Johnson leaves Las Vegas as the series leader, five points ahead of Keselowski and 10 ahead of third-place Earnhardt.
The
victory was Kenseth’s first in the No. 20 Joe Gibbs Racing Toyota Camry
after an offseason move from Roush Fenway Racing. It was also Toyota’s
50th triumph in the Cup series.
“I’m
not a goal person, but my goal was to win and win early,” said Kenseth,
who visited Victory Lane in his third strat with JGR. “Nobody put any
pressure on me except for
myself, but I also know that Coach (Joe Gibbs) hired me to come here
and climb in the car and win races. You certainly want to do that—you
don’t want to disappoint people…
“It’s still only week three, but I feel like this is the beginning.”
Both
Busch and Keselowski overcame issues on pit road to post their top-five
finishes—Busch an early speeding penalty and Keselowski a dropped lug
nut that cost him 10 positions
during pit stops under caution on Lap 161.
The
rally from the mistake left Keselowski ambivalent about the result. He
was happy with the third-place finish but felt his car was capable of
more.
“Yeah, I
want to win,” said Keselowski who finished fourth in the first two
events of the season, at Daytona and Phoenix. “It’s a different
perspective, because I'm not happy
with top 5s--I want to win. The last three weeks, really the last two
weeks--and I'm sure when I get home tonight I'm going to go home and
throw around some pillows and punch some things--because we've had a
shot at winning all three races and come up short,
whether it's circumstances or bad luck or, today, just a little bit of
execution.
“In
retrospect, once you get a day to cool off from it, you say, ‘Wow,
that's really good, three top 5s; that's how I'd have wanted to start
the year.’ But with the way I
finished last year, I wanted to win. I wanted to win all three of these
races, and I'm not happy unless we can do that.”

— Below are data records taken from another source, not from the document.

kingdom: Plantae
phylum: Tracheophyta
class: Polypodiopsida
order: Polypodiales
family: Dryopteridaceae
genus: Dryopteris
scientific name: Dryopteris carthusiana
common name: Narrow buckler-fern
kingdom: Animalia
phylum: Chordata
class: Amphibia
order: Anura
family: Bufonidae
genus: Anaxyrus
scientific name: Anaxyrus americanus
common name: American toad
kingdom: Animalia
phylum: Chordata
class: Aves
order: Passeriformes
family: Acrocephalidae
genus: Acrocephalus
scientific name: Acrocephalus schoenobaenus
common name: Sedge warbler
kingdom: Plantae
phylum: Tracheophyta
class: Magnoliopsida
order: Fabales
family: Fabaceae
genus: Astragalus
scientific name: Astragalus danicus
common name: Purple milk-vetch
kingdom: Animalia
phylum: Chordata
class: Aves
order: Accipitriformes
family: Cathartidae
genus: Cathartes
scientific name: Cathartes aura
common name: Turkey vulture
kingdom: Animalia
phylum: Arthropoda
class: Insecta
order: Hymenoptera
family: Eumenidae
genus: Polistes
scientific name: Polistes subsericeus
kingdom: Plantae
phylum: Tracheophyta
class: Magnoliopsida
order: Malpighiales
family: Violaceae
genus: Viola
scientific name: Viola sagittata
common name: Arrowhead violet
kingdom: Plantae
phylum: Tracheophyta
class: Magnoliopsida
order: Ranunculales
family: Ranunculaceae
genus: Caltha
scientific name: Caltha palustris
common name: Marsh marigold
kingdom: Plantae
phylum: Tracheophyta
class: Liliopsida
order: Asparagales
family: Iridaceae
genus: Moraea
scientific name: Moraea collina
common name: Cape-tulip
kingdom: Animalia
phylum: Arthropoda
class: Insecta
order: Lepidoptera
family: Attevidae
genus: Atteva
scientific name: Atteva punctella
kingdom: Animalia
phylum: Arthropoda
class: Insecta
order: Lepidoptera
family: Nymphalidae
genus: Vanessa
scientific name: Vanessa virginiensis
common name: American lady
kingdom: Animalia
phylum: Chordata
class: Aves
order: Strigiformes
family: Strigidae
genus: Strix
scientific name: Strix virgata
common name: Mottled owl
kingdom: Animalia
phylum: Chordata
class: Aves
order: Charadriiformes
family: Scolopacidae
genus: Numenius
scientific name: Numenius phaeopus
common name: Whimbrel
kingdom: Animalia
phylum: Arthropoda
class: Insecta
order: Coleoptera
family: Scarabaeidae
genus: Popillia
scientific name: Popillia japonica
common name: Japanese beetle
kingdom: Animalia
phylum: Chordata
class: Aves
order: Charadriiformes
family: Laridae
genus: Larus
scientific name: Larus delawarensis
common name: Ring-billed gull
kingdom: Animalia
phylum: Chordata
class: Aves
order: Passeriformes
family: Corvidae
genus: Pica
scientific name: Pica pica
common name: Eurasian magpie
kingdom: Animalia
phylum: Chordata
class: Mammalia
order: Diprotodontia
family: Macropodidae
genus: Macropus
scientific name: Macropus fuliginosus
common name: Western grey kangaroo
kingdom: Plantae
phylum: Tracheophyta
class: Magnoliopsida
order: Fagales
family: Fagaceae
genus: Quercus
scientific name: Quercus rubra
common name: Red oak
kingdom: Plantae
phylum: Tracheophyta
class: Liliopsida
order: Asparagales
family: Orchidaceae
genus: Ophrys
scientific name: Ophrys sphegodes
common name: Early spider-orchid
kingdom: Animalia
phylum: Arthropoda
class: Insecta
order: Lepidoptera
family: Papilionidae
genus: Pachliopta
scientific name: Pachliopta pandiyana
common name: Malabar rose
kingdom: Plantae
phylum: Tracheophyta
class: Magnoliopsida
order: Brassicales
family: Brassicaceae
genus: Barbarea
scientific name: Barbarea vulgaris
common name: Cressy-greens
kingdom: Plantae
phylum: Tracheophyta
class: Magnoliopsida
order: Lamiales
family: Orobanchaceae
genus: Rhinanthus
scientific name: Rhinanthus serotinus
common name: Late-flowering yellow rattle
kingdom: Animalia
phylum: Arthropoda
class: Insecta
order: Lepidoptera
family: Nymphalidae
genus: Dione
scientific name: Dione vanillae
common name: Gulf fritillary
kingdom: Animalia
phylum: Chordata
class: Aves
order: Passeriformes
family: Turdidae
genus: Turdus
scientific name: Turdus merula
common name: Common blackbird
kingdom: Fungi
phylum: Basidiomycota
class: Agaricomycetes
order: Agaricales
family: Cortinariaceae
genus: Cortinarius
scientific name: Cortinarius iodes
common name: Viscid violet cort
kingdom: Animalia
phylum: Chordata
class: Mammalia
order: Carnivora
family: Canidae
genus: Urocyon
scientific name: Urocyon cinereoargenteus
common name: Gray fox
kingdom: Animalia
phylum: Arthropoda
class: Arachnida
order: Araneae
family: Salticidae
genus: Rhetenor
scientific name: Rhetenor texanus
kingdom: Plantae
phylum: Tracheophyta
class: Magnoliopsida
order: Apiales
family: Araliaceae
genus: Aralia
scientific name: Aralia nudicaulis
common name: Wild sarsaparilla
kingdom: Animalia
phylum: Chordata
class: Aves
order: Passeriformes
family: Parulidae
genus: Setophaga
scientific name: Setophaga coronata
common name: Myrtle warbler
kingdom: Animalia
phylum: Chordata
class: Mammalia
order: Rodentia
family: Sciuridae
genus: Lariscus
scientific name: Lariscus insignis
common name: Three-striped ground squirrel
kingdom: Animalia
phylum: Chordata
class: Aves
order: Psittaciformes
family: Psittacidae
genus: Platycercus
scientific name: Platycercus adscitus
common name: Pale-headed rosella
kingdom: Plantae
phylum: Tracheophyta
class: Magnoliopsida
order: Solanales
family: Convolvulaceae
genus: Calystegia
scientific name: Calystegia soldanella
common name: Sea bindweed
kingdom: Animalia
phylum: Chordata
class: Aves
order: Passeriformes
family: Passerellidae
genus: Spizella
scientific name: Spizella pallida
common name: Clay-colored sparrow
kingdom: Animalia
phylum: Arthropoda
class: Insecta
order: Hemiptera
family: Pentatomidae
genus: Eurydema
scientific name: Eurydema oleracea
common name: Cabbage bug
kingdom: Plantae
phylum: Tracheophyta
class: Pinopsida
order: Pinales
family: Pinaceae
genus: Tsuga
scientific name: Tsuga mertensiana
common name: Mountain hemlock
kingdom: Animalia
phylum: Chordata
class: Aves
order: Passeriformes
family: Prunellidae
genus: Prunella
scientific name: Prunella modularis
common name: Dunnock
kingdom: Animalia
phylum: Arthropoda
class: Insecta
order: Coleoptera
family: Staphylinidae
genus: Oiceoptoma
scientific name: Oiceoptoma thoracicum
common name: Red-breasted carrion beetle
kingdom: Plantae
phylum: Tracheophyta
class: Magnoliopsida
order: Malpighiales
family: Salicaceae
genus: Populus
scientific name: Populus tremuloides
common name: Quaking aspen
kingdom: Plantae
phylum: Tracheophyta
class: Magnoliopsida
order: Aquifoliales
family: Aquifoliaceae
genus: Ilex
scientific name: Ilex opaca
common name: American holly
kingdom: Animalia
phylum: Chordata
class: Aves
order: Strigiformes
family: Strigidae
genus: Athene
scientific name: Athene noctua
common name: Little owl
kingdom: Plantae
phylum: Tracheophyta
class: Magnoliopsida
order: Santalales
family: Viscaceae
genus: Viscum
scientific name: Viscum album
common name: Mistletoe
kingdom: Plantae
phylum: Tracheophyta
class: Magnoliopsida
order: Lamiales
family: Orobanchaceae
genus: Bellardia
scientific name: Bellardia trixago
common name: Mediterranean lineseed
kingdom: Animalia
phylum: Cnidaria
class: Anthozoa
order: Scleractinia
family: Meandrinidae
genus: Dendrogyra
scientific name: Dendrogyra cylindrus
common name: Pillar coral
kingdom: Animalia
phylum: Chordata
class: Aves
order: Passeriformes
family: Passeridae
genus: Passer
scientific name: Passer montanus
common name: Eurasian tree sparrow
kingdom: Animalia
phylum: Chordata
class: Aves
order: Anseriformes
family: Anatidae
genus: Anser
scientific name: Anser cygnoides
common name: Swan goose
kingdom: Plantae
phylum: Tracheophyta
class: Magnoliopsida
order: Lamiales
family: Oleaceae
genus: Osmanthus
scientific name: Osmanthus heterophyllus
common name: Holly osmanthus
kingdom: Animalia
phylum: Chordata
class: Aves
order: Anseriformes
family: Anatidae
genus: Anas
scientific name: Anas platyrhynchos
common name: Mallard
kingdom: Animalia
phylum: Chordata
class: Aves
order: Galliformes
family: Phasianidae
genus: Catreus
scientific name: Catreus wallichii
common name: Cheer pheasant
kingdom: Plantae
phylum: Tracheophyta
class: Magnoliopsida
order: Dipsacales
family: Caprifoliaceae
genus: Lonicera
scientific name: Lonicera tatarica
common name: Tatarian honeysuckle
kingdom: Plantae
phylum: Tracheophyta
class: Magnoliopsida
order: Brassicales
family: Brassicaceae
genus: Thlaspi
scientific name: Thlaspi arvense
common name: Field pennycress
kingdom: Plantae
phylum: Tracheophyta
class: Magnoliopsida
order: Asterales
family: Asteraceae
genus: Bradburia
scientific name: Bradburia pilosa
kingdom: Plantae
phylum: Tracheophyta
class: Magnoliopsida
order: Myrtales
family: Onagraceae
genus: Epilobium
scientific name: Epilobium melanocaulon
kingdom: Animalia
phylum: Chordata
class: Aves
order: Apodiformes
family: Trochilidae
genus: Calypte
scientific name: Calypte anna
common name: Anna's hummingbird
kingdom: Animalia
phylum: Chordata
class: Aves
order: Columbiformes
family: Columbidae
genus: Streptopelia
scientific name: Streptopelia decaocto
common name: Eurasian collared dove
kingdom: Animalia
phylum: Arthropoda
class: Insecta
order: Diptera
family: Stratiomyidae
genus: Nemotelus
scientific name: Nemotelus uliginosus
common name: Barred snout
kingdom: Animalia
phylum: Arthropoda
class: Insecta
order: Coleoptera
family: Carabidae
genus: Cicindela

Kahne said Kenseth raced mistake-free in the closing run, despite having older tires.
“I was
like, ‘Man, this is not the guy you want to have to race with 10 to go
because, he's going to do everything right,’” Kahne said. “You're going
to have to figure out
how to squeeze by him. And you know he had a fast car, too, so it was
difficult.
“He did
a perfect job, and we came back second, but still a good run. I think
we were seventh maybe after that one restart (actually sixth for a
restart on Lap 231) and fought
back to second, so we had a great car, did everything right. We just
didn't quite get there.”
Kahne
had opened a lead of more than two seconds over Johnson when the engine
in Travis Kvapil’s Toyota exploded in Turn 4, trailing smoke and
dropping oil on the track.
During
pit stops under caution on Lap 226 of 267, Kenseth and Keselowski opted
for fuel only and left pit road 1-2, with Johnson, Edwards, Earnhardt
and Kahne—all of whom took
two tires—trailing behind them.
Kahne
lost five spots in the pits after his egress from his pit stall was
blocked by Tony Stewart, who had to slow down on the way to his pit box
to avoid Kenseth, who was
leaving after the fuel-only stop.
Kahne
got two spots back after the restart on Lap 231, but his progress was
interrupted on Lap 235 when Ryan Newman’s Chevrolet blew its engine on
Lap 235.
After the subsequent yellow, Kahne restarted fourth on Lap 242. Kenseth kept the No. 5 Chevrolet at bay the rest of the way.